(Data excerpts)
☆ ☆ ☆ ☆ ☆ ☆ ☆

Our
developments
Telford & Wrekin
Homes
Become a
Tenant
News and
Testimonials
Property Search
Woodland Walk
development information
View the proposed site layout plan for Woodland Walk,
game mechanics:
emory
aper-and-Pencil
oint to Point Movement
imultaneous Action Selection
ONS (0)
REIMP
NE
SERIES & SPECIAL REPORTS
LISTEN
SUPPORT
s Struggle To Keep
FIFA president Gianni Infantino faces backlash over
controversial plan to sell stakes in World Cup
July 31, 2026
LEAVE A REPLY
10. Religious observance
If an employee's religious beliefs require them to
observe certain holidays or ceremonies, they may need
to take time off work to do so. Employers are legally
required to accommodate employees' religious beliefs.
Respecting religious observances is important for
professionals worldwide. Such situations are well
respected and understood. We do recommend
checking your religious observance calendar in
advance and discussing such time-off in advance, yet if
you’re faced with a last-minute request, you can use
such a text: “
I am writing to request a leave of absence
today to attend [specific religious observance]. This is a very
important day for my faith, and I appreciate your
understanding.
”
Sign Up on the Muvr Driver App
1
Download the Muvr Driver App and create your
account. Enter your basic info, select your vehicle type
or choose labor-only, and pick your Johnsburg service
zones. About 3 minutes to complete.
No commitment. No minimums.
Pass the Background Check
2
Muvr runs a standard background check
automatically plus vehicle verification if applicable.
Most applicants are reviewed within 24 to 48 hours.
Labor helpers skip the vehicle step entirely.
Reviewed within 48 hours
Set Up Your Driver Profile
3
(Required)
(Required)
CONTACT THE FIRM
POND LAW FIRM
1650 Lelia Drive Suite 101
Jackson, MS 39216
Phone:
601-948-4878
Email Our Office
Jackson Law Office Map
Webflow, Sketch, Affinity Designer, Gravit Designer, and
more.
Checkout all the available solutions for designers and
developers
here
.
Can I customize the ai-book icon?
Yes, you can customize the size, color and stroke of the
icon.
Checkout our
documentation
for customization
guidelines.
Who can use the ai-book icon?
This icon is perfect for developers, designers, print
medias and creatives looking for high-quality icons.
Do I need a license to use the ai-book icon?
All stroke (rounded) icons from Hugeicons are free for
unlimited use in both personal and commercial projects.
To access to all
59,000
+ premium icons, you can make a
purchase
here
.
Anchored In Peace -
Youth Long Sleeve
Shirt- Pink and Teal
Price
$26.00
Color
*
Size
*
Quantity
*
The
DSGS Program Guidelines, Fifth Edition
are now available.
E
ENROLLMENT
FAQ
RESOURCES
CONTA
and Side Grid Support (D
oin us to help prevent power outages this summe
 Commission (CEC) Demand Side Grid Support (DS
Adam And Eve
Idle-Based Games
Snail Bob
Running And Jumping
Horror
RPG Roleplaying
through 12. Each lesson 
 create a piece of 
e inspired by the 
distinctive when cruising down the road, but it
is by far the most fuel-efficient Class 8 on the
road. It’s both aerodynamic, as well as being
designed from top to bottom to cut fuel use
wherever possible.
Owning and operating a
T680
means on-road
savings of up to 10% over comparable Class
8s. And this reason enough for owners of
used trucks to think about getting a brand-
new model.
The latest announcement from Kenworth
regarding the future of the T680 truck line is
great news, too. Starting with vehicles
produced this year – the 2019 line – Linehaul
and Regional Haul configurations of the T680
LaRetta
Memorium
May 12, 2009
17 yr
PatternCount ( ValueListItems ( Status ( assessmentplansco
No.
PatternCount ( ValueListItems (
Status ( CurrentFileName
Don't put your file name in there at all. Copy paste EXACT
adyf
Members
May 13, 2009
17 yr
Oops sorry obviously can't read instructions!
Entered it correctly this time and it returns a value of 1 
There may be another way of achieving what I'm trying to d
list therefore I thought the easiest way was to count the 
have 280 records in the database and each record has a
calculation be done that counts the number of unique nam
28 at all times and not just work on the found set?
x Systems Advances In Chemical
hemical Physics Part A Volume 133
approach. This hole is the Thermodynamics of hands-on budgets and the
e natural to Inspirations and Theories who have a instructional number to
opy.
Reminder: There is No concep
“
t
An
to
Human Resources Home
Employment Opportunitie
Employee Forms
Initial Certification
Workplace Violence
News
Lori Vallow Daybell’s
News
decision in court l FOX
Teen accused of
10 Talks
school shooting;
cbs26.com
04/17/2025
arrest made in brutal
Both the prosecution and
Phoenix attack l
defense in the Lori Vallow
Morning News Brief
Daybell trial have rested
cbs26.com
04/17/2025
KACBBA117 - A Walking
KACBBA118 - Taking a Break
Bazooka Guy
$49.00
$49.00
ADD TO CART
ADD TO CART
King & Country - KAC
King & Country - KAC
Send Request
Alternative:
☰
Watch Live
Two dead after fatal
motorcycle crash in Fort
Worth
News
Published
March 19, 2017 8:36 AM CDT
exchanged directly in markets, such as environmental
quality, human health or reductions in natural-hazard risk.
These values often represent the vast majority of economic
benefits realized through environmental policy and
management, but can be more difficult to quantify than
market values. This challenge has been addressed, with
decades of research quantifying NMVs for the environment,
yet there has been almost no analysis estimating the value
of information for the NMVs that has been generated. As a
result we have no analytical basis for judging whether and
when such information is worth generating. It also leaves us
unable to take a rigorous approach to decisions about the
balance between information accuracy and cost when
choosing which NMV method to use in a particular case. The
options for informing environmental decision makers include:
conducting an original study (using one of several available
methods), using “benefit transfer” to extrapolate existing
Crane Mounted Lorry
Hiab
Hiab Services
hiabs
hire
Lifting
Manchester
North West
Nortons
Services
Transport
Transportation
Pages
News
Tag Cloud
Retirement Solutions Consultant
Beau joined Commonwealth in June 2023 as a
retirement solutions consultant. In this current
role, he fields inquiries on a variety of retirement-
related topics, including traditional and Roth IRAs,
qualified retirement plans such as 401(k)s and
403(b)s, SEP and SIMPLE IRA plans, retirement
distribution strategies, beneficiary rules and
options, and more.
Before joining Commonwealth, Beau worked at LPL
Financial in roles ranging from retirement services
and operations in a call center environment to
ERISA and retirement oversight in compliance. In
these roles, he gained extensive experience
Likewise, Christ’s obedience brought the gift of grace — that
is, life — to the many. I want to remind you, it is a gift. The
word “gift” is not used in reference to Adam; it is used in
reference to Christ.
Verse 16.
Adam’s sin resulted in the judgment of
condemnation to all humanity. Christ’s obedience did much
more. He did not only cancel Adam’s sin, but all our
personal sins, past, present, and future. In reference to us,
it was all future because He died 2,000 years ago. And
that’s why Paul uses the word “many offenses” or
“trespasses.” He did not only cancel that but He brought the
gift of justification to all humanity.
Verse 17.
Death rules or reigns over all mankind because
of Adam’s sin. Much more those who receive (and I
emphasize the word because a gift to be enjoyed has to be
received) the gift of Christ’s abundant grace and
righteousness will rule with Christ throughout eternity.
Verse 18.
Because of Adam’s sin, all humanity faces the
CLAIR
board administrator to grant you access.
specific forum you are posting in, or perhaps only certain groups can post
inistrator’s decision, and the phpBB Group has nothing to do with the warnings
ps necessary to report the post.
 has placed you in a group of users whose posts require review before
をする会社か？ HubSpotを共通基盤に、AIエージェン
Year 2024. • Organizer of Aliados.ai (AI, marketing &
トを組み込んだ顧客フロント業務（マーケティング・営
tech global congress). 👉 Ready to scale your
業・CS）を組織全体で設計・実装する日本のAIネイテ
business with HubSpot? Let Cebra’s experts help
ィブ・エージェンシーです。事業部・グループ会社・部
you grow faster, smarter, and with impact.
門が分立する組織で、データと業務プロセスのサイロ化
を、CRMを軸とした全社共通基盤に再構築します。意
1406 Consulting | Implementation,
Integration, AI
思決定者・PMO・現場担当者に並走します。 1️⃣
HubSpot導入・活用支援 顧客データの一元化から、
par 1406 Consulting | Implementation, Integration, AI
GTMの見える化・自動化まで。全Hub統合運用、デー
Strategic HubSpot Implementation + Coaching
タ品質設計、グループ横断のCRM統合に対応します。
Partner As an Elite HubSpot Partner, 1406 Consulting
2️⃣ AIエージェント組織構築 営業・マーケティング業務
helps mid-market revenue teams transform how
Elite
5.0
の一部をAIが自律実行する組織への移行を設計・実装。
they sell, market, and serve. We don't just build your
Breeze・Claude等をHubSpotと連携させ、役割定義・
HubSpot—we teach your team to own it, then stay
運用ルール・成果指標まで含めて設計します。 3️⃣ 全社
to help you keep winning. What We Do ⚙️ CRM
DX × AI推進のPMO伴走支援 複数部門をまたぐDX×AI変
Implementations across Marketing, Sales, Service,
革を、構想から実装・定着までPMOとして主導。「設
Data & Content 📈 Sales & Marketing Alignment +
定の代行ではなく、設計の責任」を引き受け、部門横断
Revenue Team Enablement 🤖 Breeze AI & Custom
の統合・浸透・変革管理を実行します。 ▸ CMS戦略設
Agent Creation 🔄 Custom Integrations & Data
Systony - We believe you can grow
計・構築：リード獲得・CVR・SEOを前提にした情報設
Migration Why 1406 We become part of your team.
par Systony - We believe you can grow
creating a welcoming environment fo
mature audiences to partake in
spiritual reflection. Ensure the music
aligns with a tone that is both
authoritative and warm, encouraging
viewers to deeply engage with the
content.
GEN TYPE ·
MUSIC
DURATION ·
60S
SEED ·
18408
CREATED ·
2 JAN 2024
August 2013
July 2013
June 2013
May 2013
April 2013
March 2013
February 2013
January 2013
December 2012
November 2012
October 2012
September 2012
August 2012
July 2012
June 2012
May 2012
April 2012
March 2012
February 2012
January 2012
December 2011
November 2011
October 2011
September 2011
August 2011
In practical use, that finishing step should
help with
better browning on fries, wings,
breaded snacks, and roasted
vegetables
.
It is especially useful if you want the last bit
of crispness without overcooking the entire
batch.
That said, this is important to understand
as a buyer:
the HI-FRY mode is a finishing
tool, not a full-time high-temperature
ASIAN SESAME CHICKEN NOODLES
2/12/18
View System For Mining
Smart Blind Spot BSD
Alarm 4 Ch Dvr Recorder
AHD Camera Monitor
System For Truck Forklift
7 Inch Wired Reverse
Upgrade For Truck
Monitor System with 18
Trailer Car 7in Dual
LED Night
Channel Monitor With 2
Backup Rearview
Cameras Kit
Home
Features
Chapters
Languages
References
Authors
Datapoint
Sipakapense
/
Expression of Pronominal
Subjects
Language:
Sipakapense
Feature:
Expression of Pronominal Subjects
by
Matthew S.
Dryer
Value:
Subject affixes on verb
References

☆ ☆ ☆ ☆ ☆ ☆ ☆

Exercise:
From the data above, pick out each line containing "Monitor" and copy it.

Answer area:
AHD Camera Monitor
Monitor System with 18
Channel Monitor With 2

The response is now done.